Background: Osteoporosis and CVD are regarded as independent, age-related conditions. However, recent research suggests that the bone and vascular systems share common regulatory mechanisms. Stroke is a known risk factor for hip fractures, and bisphosphonates have been shown to prevent atherosclerosis and reduce total mortality rate.

Study design: Cohort study.

Setting: Swedish National Patient Registry.

Synopsis: The study identified 31,936 Swedish twins born from 1914 to 1944. This cohort was followed up to age 50, and time-dependent exposures using Cox-proportional hazard regression models were evaluated.

Times to hip fracture after CVD diagnosis were isolated. Crude absolute rate of hip fractures (per 1,000 person-years) was 12.6 after diagnosis of heart failure, 12.6 after a stroke, 6.6 after peripheral atherosclerosis, and 5.2 after ischemic heart disease (IHD), compared with 1.2 per 1,000 person-years without a CVD diagnosis.

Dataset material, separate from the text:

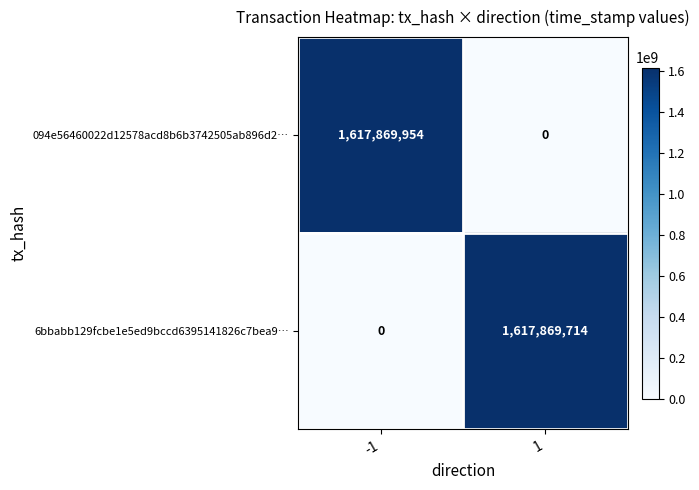

Reading left to right, what are all the values shown in this chart?

094e56460022d12578acd8b6b3742505ab896d2…: 1617869954	0
6bbabb129fcbe1e5ed9bccd6395141826c7bea9…: 0	1617869714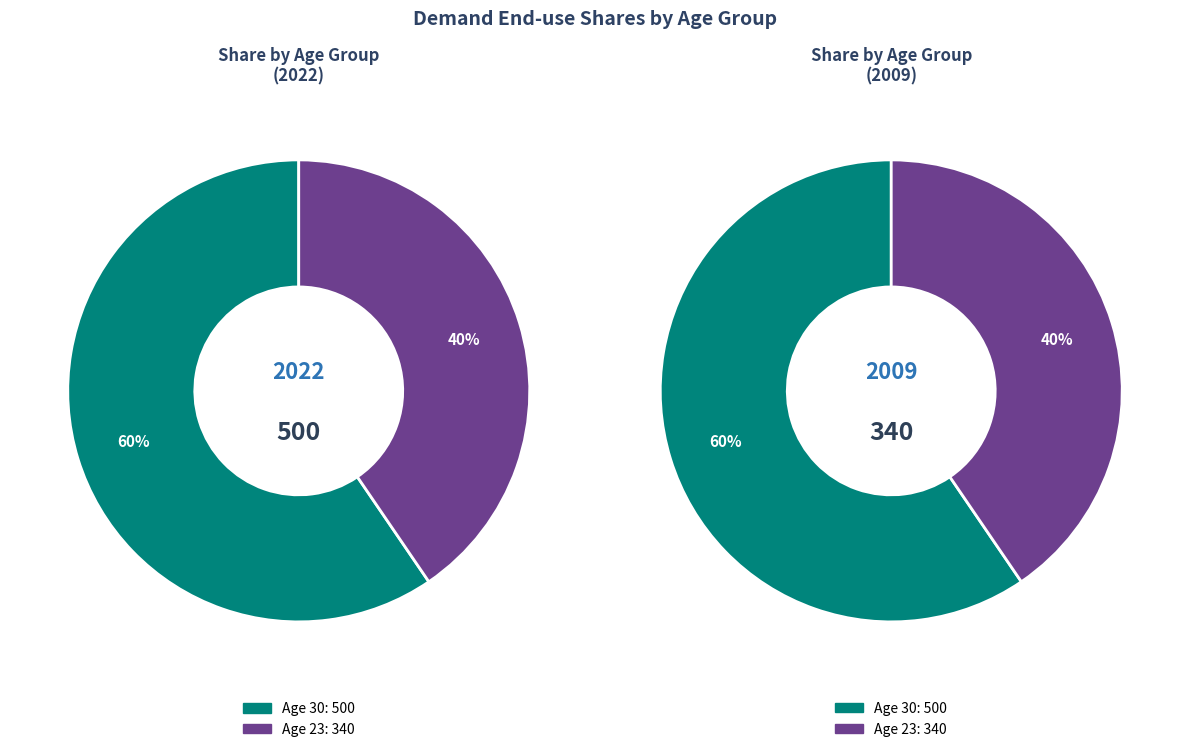

Approximately how many times larger is the value at 23 compared to 30?

0.7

Multivariable-adjusted hazard ratio (HR) of hip fracture after heart failure was 4.40 (95% CI, 3.43-5.63); after a stroke was 5.09 (95% CI, 4.18-6.20); after peripheral atherosclerosis was 3.20 (CI, 2.28-4.50); and after an IHD event was 2.32 (CI, 1.91-2.84).

Identical twins even without heart failure and stroke also had an increased risk of hip fracture if their twin had been diagnosed with these diseases.

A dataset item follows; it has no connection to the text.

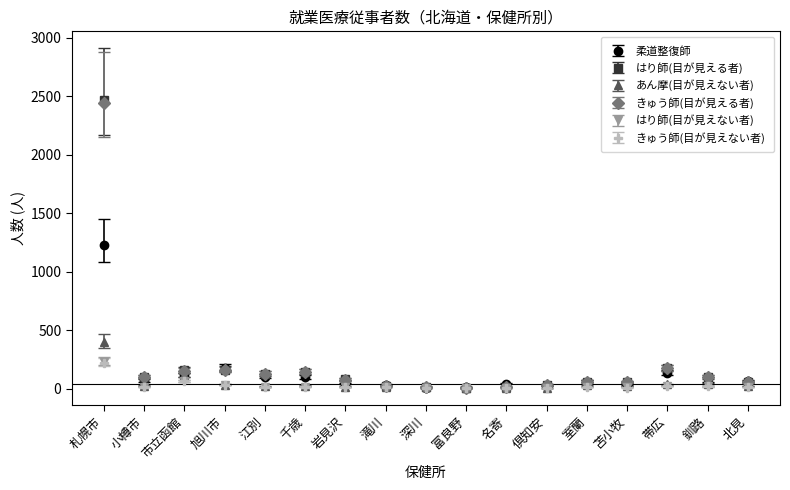

What is the difference between the highest and lowest values at 小樽市?

86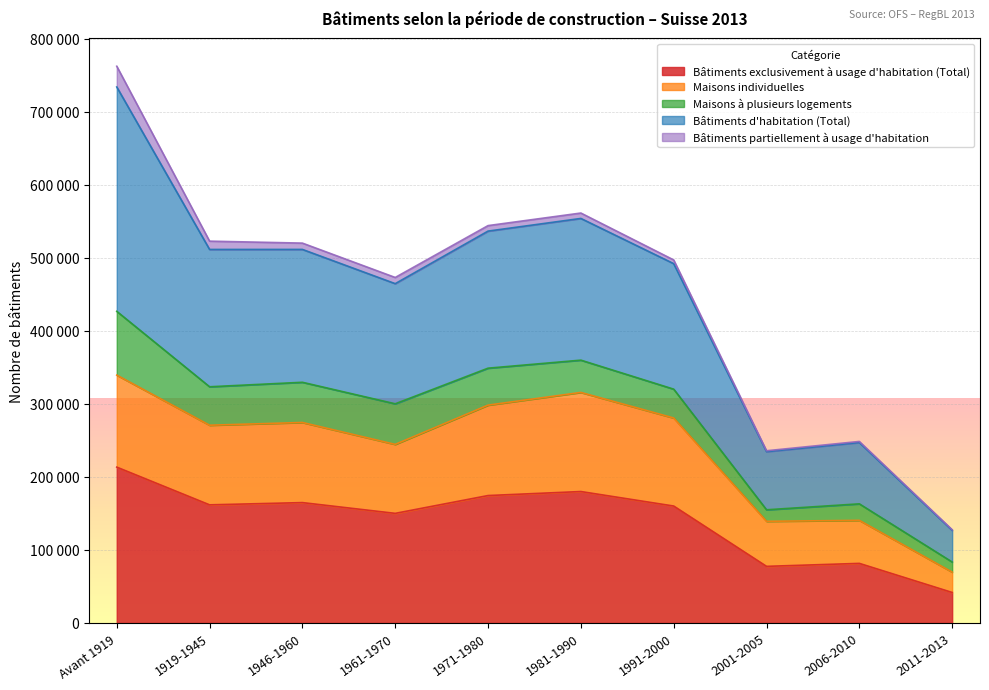

What are all the series names shown in the legend?

Bâtiments exclusivement à usage d'habitation (Total), Maisons individuelles, Maisons à plusieurs logements, Bâtiments d'habitation (Total), Bâtiments partiellement à usage d'habitation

Bottom line: Cardiovascular disease is significantly associated with risk of subsequent hip fracture, and genetic factors probably play a role in the association.

Citation: Sennerby U, Melhus H, Gedeborg R, et al. Cardiovascular diseases and risk of hip fracture. JAMA. 2009;302(15):1666-1673. TH

PEDIATRIC HM Literature

By Mark Shen, MD

Variation in the Treatment of Henoch-Schönlein Purpura

Reviewed by Pediatric Editor Mark Shen, MD, medical director of hospital medicine at Dell Children’s Medical Center, Austin, Texas.

Clinical question: What is the degree of variation in the inpatient management of Henoch-Schönlein purpura (HSP)?

Background: HSP is the most common pediatric vasculitis, but there are no consensus recommendations or guidelines for treatment. The amount of variation in the pharmacologic management of this disease is unknown.

Study design: Retrospective database analysis.

Setting: Thirty-six children’s hospitals affiliated with the Child Health Corporation of America.

Synopsis: The Pediatric Health Information (PHIS) database was sampled for children younger than 18 years of age with an ICD-9-CM code of HSP and discharge from a hospital that submitted appropriate data from 2000 to 2007. Only index admissions were included, and children with coexisting rheumatic conditions were excluded, for a total of 1,988 subjects.

Logistic regression analysis was used to examine the effects of patient-level standardization on hospital-level rates of therapy and the degree to which variation across hospitals occurred beyond what would be expected after standardization.

Hospital-level variation in medication use was significant (P<0.001) for corticosteroids, opiates, and nonsteroidal anti-inflammatory drugs (NSAIDs), even after adjustment for severity and age at presentation.

Although variation in management is not surprising, the significant degree to which this occurred at the hospital level suggests that local institutional culture plays a dominant role in decision-making. The use of the PHIS database allows for analysis of a large population that would be otherwise difficult to study. However, significant numbers of HSP patients do not require hospitalization, and the study results might substantially over- or underestimate practice patterns. Collaborative efforts to better define optimal management of HSP are needed.

Bottom line: A significant degree of hospital-level variation exists in the inpatient management of HSP.

Citation: Weiss PF, Klink AJ, Hexem K, et al. Variation in inpatient therapy and diagnostic evaluation of children with henoch schönlein purpura. J Pediatr. 2009;155(6):812-818.e1.